━━ Page excerpt ━━
Inside a pristine, brightly lit warehouse in Auburn Hills, MI, rests a grim reminder of the cost of negligence.

Several metal carts sit in a row, covered with greasy engine components. This is where dead engines come for their autopsies, where engineers play medical examiner to figure out the cause of death.

A price tag taped to each cart reveals the cost to repair or replace each engine. A Jeep Wrangler I-6 came in after only 5,000 miles and cost the company $3,891. A Dodge Stratus V-6 had only 280 miles when it had to be replaced — at a cost of $4,269.

Welcome to DaimlerChrysler Corp.'s Quality Engineering Center (QEC), which opened in January 2000. Select dealers ship to QEC, at corporate expense, every part they replace on warranty. The parts are given to the center's problem-solving teams, who call in the supplier to help crack the case.

The part also is the hard evidence that feeds the company's database every time a dealer's service department inputs a customer's warranty claim. The center receives an average of 1,000 parts a day.

It is all forensic evidence in the pursuit of a fix and preventive measures to ensure it doesn't happen again. And 14 different parts makers visit each day to monitor their products.

“It's surprising how many problems our suppliers help us identify,” says J. Michael Burke, senior manager-Parts Return Group Service Engineering. “It's not their problem, but a failure elsewhere affects their part.”

The program has resulted in a 50% reduction in warranty costs in the last six years, says Don Dees, Chrysler Group vice president-quality. He declines to put a dollar figure on it, but says the auto maker is “moving significantly faster than the rest of the industry” and says Chrysler saw double-digit improvement from the '01 to '02 model years.

Chrysler Group first piloted its Parts Return Program with 160 dealers in metro Detroit in April. If the pilot goes well, the program will be expanded to all 4,500 dealers in the U.S. beginning July 1.

Dealers will be expected to send in defective parts within 15 days, down from 60 allowable days today. Failure to meet the deadline results in the dealership being charged the amount of the warranty claim.

QEC also is planning to take in Mitsubishi parts in less than a year, and add Mercedes-Benz components within two years, says Burke. Mercedes and Mitsubishi are considering building their own QEC facilities in Stuttgart and Tokyo, respectively.
━━━
━━ Material supplied ━━
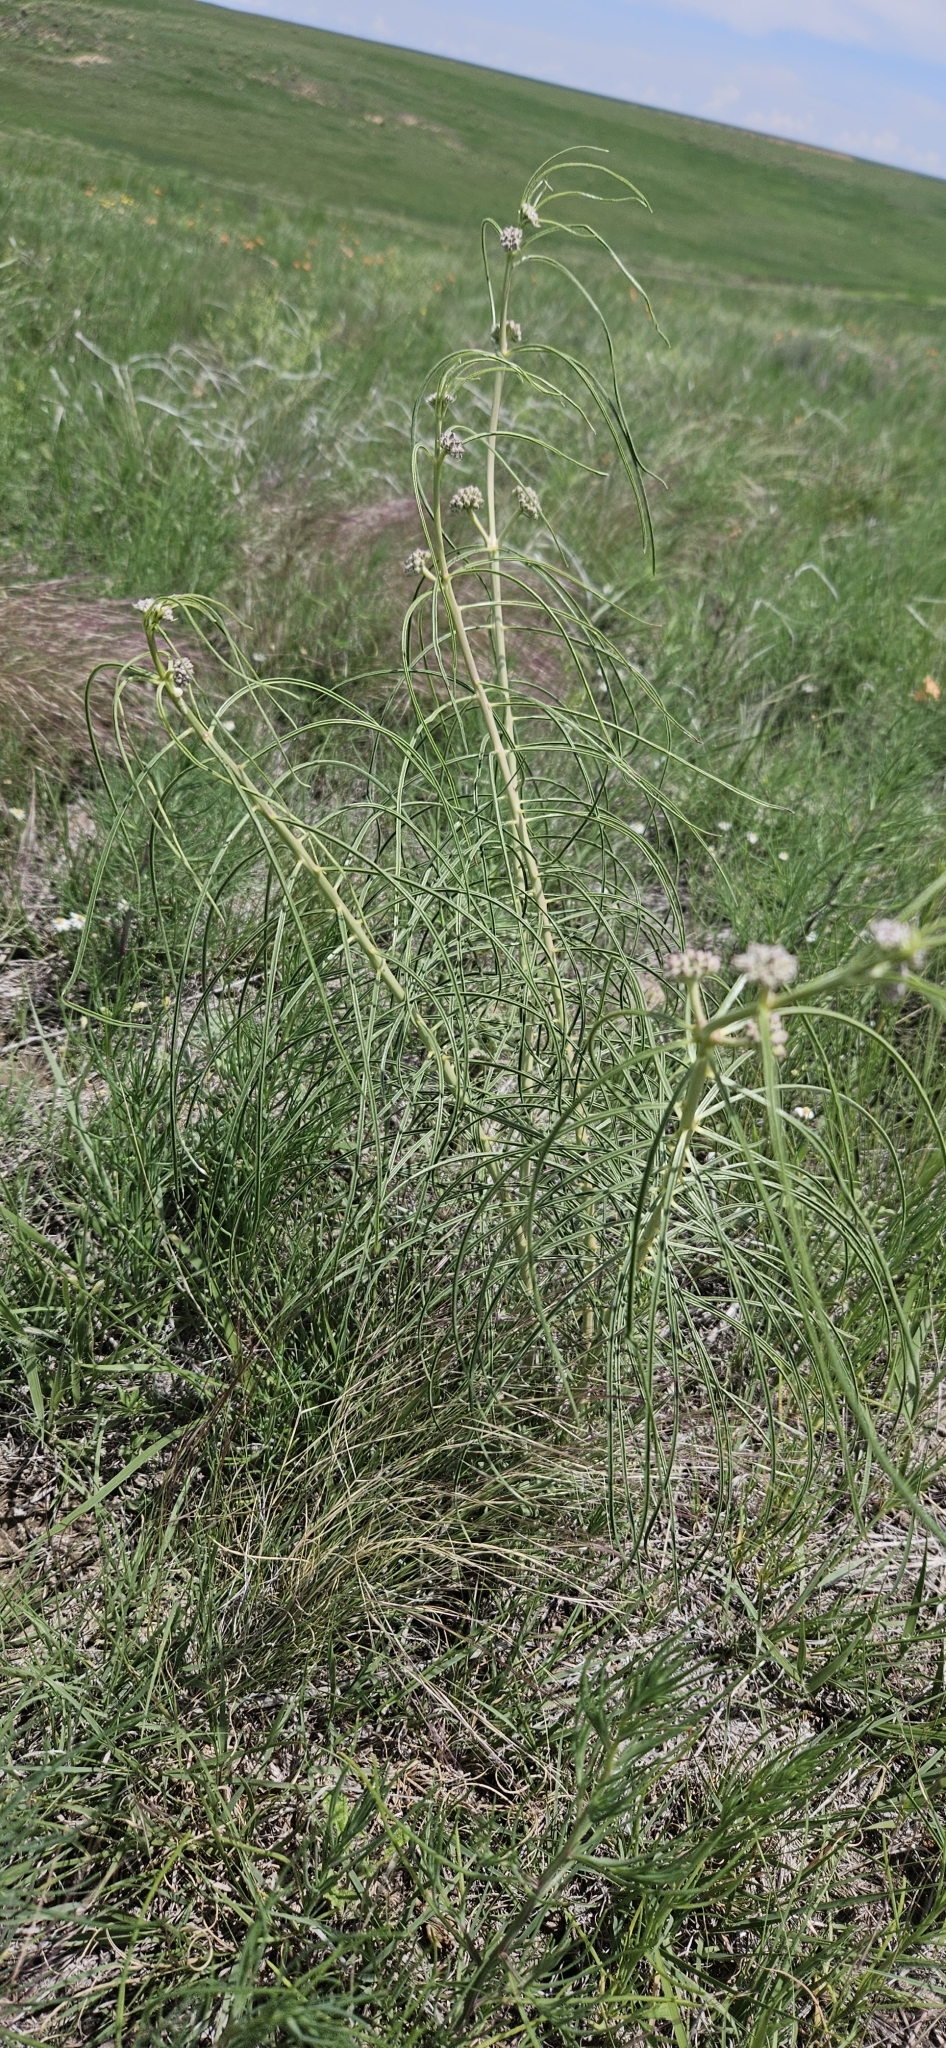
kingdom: Plantae
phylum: Tracheophyta
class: Magnoliopsida
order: Gentianales
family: Apocynaceae
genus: Asclepias
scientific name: Asclepias engelmanniana
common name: Engelmann's milkweed
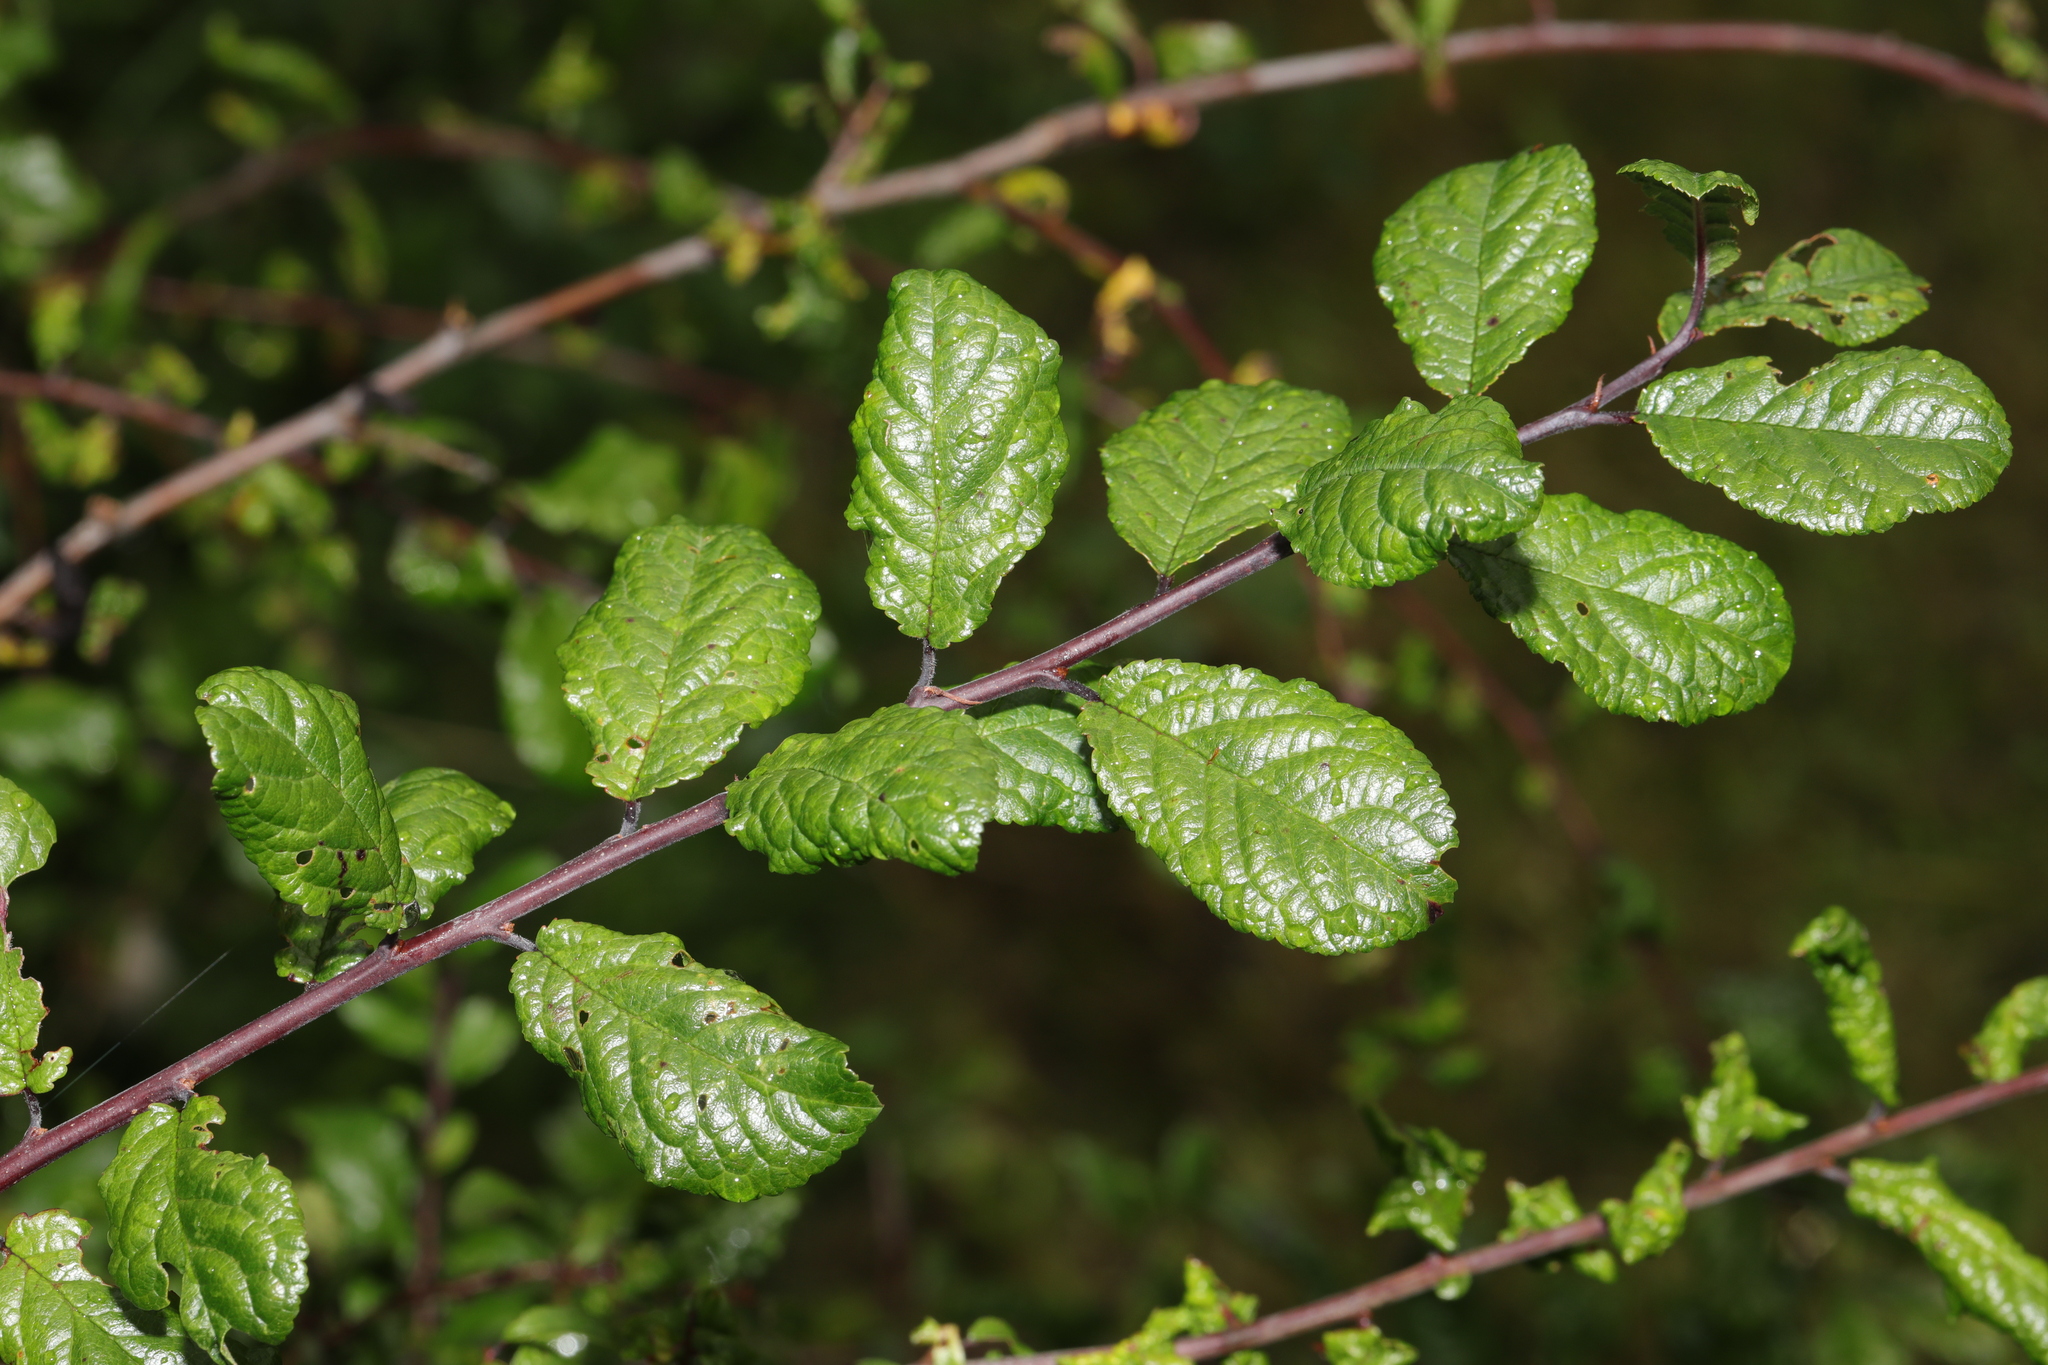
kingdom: Plantae
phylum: Tracheophyta
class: Magnoliopsida
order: Rosales
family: Rosaceae
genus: Prunus
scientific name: Prunus spinosa
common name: Blackthorn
━━━
→ **What you need to do**
In the article about DaimlerChrysler's Quality Engineering Center, how many parts does the center receive each day on average?

→ **Reply to the exercise**
An average of 1,000 parts a day.